Critics of a new intellectual property proposal circulating on Capitol Hill worry that it could inadvertently wreak havoc on legitimate e-commerce websites by suspending their ability to accept credit cards. Sponsors of HR 3261, the Stop Online Privacy Act, proposed new rules that would exempt credit card processors, ISPs, and other third-party technology vendors from copyright infringement lawsuits. In return, the bill states, merchant account services would have to suspend all payments to companies targeted by infringement complaints.
In some ways, the bill's proposal resembles the actions taken by Visa and MasterCard against WikiLeaks. The online "leak" repository solicited credit card donations from readers until the payment processors suspended the organization's merchant activity. The website's founder, Julian Assange, told reporters at a streamed press conference that his organization would soon run out of money unless donors found alternate ways around the so-called "blockade."

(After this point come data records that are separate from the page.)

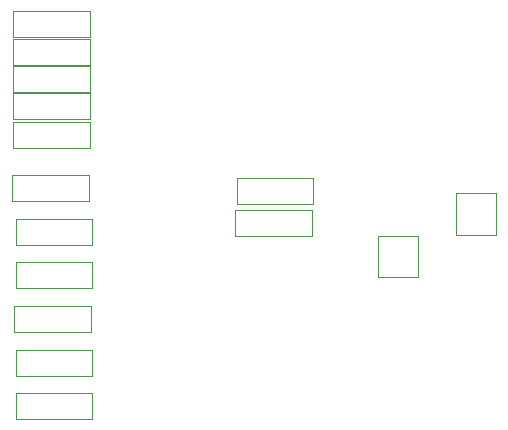
<source format=gbr>
G04 #@! TF.FileFunction,Other,User*
%FSLAX46Y46*%
G04 Gerber Fmt 4.6, Leading zero omitted, Abs format (unit mm)*
G04 Created by KiCad (PCBNEW 4.0.7) date 06/18/18 23:10:02*
%MOMM*%
%LPD*%
G01*
G04 APERTURE LIST*
%ADD10C,0.100000*%
%ADD11C,0.050000*%
G04 APERTURE END LIST*
D10*
D11*
X79400000Y-43950000D02*
X82800000Y-43950000D01*
X82800000Y-43950000D02*
X82800000Y-40450000D01*
X82800000Y-40450000D02*
X79400000Y-40450000D01*
X79400000Y-40450000D02*
X79400000Y-43950000D01*
X76200000Y-44050000D02*
X72800000Y-44050000D01*
X72800000Y-44050000D02*
X72800000Y-47550000D01*
X72800000Y-47550000D02*
X76200000Y-47550000D01*
X76200000Y-47550000D02*
X76200000Y-44050000D01*
X42150000Y-59610000D02*
X48650000Y-59610000D01*
X42150000Y-59610000D02*
X42150000Y-57400000D01*
X48650000Y-57400000D02*
X48650000Y-59610000D01*
X48650000Y-57400000D02*
X42150000Y-57400000D01*
X42150000Y-48510000D02*
X48650000Y-48510000D01*
X42150000Y-48510000D02*
X42150000Y-46300000D01*
X48650000Y-46300000D02*
X48650000Y-48510000D01*
X48650000Y-46300000D02*
X42150000Y-46300000D01*
X42150000Y-55910000D02*
X48650000Y-55910000D01*
X42150000Y-55910000D02*
X42150000Y-53700000D01*
X48650000Y-53700000D02*
X48650000Y-55910000D01*
X48650000Y-53700000D02*
X42150000Y-53700000D01*
X42150000Y-44810000D02*
X48650000Y-44810000D01*
X42150000Y-44810000D02*
X42150000Y-42600000D01*
X48650000Y-42600000D02*
X48650000Y-44810000D01*
X48650000Y-42600000D02*
X42150000Y-42600000D01*
X42050000Y-52210000D02*
X48550000Y-52210000D01*
X42050000Y-52210000D02*
X42050000Y-50000000D01*
X48550000Y-50000000D02*
X48550000Y-52210000D01*
X48550000Y-50000000D02*
X42050000Y-50000000D01*
X41875000Y-41085000D02*
X48375000Y-41085000D01*
X41875000Y-41085000D02*
X41875000Y-38875000D01*
X48375000Y-38875000D02*
X48375000Y-41085000D01*
X48375000Y-38875000D02*
X41875000Y-38875000D01*
X67350000Y-39190000D02*
X60850000Y-39190000D01*
X67350000Y-39190000D02*
X67350000Y-41400000D01*
X60850000Y-41400000D02*
X60850000Y-39190000D01*
X60850000Y-41400000D02*
X67350000Y-41400000D01*
X67250000Y-41890000D02*
X60750000Y-41890000D01*
X67250000Y-41890000D02*
X67250000Y-44100000D01*
X60750000Y-44100000D02*
X60750000Y-41890000D01*
X60750000Y-44100000D02*
X67250000Y-44100000D01*
X41950000Y-36610000D02*
X48450000Y-36610000D01*
X41950000Y-36610000D02*
X41950000Y-34400000D01*
X48450000Y-34400000D02*
X48450000Y-36610000D01*
X48450000Y-34400000D02*
X41950000Y-34400000D01*
X41950000Y-34210000D02*
X48450000Y-34210000D01*
X41950000Y-34210000D02*
X41950000Y-32000000D01*
X48450000Y-32000000D02*
X48450000Y-34210000D01*
X48450000Y-32000000D02*
X41950000Y-32000000D01*
X41950000Y-31910000D02*
X48450000Y-31910000D01*
X41950000Y-31910000D02*
X41950000Y-29700000D01*
X48450000Y-29700000D02*
X48450000Y-31910000D01*
X48450000Y-29700000D02*
X41950000Y-29700000D01*
X41950000Y-29610000D02*
X48450000Y-29610000D01*
X41950000Y-29610000D02*
X41950000Y-27400000D01*
X48450000Y-27400000D02*
X48450000Y-29610000D01*
X48450000Y-27400000D02*
X41950000Y-27400000D01*
X41950000Y-27210000D02*
X48450000Y-27210000D01*
X41950000Y-27210000D02*
X41950000Y-25000000D01*
X48450000Y-25000000D02*
X48450000Y-27210000D01*
X48450000Y-25000000D02*
X41950000Y-25000000D01*
M02*

</source>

Credit card processing shutdown requests ripe for abuse, say critics
SOPA would work in much the same way, offering copyright holders a formal mechanism to "choke off" funds from websites selling pirated versions of popular television shows, feature films, books, and music recordings. The bill's intended targets include torrent sites that catalog peer-to-peer libraries of media files, as well as e-commerce websites that sell pirated DVDs and CDs.
Sherwin Sly, Deputy Legal Director for online advocacy group Public Knowledge, noted on his blog that the SOPA bill's vague language opens the door for just about anyone to shut down a website by disconnecting its credit card processing and web hosting accounts, at least temporarily. Existing copyright rules permit rightsholders to suspend potentially infringing content on sites like YouTube, pending full investigations. However, according to attorney Mike Young, a Google study found that about a third of DCMA suspension requests had no merit.
Consumer Electronics Association President and CEO Gary Shapiro wrote an opinion column for Forbes Magazine, warning that major websites like Amazon, Best Buy, or eBay could face numerous shutdown notices and investigation requests from competitors or from individuals with grievances against the companies. According to The Hill's Gautham Nagesh, the bill has already aligned an unusual coalition of opponents: Silicon Valley lobbyists and Tea Party free speech advocates. The House and Senate will debate the bill's provisions later this winter.